WHAT IS BEING ASKED -
Transcribe the entries below word for word, starting from the first line and ending with the line containing "The watch reads 7h45". Include that line and nothing after it.

MATERIAL FOR THE TASK -
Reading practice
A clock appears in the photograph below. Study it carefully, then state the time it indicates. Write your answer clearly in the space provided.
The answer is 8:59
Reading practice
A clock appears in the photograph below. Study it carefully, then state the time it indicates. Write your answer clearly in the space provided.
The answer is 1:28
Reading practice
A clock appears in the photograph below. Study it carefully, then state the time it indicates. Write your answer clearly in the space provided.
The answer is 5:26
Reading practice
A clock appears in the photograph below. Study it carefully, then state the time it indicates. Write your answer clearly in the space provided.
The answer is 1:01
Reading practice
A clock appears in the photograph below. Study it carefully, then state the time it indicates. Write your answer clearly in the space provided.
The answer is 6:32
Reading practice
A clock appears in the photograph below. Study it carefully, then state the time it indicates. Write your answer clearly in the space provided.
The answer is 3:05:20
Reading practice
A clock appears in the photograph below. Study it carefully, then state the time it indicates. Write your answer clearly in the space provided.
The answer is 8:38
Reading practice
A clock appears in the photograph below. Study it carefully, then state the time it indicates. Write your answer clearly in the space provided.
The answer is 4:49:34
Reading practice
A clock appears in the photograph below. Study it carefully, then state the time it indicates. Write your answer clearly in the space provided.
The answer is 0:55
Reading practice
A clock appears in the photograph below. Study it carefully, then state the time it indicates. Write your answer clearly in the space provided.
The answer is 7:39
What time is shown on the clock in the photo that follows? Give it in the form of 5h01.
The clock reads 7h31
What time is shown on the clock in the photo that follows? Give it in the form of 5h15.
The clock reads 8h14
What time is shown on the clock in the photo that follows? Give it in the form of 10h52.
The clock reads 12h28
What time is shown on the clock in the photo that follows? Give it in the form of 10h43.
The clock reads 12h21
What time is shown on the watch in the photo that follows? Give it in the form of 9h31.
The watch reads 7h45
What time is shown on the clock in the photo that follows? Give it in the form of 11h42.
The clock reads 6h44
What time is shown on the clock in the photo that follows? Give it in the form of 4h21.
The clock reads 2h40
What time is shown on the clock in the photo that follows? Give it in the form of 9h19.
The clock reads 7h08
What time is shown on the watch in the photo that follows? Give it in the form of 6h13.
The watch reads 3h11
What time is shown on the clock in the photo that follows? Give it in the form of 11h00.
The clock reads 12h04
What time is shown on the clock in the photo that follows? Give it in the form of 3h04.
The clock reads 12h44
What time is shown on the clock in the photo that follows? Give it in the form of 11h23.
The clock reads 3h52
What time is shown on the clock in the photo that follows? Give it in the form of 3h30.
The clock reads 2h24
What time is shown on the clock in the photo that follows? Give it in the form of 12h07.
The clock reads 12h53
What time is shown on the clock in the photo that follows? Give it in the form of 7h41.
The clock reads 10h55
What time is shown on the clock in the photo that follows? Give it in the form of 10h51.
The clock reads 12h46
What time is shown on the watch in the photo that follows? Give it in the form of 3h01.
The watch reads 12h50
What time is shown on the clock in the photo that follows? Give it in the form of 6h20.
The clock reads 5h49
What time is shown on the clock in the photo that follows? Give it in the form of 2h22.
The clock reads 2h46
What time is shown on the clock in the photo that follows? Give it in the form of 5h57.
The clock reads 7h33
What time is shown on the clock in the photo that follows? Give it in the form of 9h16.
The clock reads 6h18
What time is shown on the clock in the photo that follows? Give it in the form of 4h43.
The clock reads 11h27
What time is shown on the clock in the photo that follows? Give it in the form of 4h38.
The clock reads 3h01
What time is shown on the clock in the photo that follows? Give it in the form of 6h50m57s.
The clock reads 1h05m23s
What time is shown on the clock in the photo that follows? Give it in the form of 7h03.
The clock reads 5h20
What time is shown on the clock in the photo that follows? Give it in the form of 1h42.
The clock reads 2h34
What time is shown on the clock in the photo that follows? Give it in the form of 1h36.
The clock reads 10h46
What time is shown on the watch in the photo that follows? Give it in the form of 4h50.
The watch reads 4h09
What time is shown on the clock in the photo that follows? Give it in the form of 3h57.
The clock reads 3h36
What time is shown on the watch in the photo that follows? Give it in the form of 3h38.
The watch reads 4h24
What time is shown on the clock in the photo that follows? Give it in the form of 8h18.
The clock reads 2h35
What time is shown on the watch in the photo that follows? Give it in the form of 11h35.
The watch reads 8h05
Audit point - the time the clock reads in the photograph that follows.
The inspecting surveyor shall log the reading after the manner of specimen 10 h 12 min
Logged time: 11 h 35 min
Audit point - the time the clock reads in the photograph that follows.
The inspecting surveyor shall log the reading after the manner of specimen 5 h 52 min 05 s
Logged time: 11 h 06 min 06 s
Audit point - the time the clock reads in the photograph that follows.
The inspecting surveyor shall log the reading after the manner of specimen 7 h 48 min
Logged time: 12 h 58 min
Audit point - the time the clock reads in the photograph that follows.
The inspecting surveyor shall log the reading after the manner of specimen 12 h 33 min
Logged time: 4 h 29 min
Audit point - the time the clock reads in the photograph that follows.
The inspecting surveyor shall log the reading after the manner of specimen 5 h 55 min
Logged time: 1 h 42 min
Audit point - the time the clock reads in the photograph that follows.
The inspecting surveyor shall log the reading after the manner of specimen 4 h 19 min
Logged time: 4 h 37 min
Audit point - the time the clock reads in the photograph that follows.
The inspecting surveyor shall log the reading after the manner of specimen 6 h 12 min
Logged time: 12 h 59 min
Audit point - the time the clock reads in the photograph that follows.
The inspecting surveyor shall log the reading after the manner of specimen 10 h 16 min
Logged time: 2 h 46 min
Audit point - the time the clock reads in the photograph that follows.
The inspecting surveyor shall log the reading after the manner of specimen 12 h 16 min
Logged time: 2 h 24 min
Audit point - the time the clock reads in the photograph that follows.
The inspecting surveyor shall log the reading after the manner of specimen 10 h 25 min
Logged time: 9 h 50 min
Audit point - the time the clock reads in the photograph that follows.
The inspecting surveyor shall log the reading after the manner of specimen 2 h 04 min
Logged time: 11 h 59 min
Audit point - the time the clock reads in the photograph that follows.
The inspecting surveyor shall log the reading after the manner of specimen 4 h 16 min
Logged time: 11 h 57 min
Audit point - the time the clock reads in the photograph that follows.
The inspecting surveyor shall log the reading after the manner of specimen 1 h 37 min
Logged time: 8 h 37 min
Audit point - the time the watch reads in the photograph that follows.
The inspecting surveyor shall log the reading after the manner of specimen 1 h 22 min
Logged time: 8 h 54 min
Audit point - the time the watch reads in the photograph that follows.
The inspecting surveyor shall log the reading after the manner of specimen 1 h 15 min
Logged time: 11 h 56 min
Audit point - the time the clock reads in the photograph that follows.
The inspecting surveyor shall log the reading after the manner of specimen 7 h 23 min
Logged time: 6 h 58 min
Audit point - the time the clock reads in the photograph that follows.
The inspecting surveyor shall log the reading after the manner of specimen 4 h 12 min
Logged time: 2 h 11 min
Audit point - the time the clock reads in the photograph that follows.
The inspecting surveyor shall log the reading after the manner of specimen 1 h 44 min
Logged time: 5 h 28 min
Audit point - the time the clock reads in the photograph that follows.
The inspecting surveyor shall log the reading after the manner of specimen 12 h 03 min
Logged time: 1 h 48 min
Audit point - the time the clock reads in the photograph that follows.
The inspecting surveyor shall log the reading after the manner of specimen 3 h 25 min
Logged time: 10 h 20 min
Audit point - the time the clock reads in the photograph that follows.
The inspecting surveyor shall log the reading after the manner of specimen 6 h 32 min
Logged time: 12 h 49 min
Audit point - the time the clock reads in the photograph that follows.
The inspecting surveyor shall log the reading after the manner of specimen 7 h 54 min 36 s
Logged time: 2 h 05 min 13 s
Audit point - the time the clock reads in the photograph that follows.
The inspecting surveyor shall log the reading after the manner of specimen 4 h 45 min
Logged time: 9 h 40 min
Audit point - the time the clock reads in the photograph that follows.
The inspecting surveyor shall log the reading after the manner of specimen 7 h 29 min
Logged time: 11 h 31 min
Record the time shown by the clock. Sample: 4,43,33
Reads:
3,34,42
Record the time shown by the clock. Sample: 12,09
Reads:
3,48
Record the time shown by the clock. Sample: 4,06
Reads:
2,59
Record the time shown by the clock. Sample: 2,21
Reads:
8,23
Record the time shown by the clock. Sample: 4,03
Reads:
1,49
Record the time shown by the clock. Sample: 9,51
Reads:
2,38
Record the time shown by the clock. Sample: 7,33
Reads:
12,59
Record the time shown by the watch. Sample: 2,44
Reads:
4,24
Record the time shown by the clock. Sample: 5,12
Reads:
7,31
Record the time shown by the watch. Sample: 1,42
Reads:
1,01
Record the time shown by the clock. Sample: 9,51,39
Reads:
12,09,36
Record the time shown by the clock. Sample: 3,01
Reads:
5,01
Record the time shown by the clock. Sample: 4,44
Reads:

EXERCISE RESPONSE -
Reading practice
A clock appears in the photograph below. Study it carefully, then state the time it indicates. Write your answer clearly in the space provided.
The answer is 8:59
Reading practice
A clock appears in the photograph below. Study it carefully, then state the time it indicates. Write your answer clearly in the space provided.
The answer is 1:28
Reading practice
A clock appears in the photograph below. Study it carefully, then state the time it indicates. Write your answer clearly in the space provided.
The answer is 5:26
Reading practice
A clock appears in the photograph below. Study it carefully, then state the time it indicates. Write your answer clearly in the space provided.
The answer is 1:01
Reading practice
A clock appears in the photograph below. Study it carefully, then state the time it indicates. Write your answer clearly in the space provided.
The answer is 6:32
Reading practice
A clock appears in the photograph below. Study it carefully, then state the time it indicates. Write your answer clearly in the space provided.
The answer is 3:05:20
Reading practice
A clock appears in the photograph below. Study it carefully, then state the time it indicates. Write your answer clearly in the space provided.
The answer is 8:38
Reading practice
A clock appears in the photograph below. Study it carefully, then state the time it indicates. Write your answer clearly in the space provided.
The answer is 4:49:34
Reading practice
A clock appears in the photograph below. Study it carefully, then state the time it indicates. Write your answer clearly in the space provided.
The answer is 0:55
Reading practice
A clock appears in the photograph below. Study it carefully, then state the time it indicates. Write your answer clearly in the space provided.
The answer is 7:39
What time is shown on the clock in the photo that follows? Give it in the form of 5h01.
The clock reads 7h31
What time is shown on the clock in the photo that follows? Give it in the form of 5h15.
The clock reads 8h14
What time is shown on the clock in the photo that follows? Give it in the form of 10h52.
The clock reads 12h28
What time is shown on the clock in the photo that follows? Give it in the form of 10h43.
The clock reads 12h21
What time is shown on the watch in the photo that follows? Give it in the form of 9h31.
The watch reads 7h45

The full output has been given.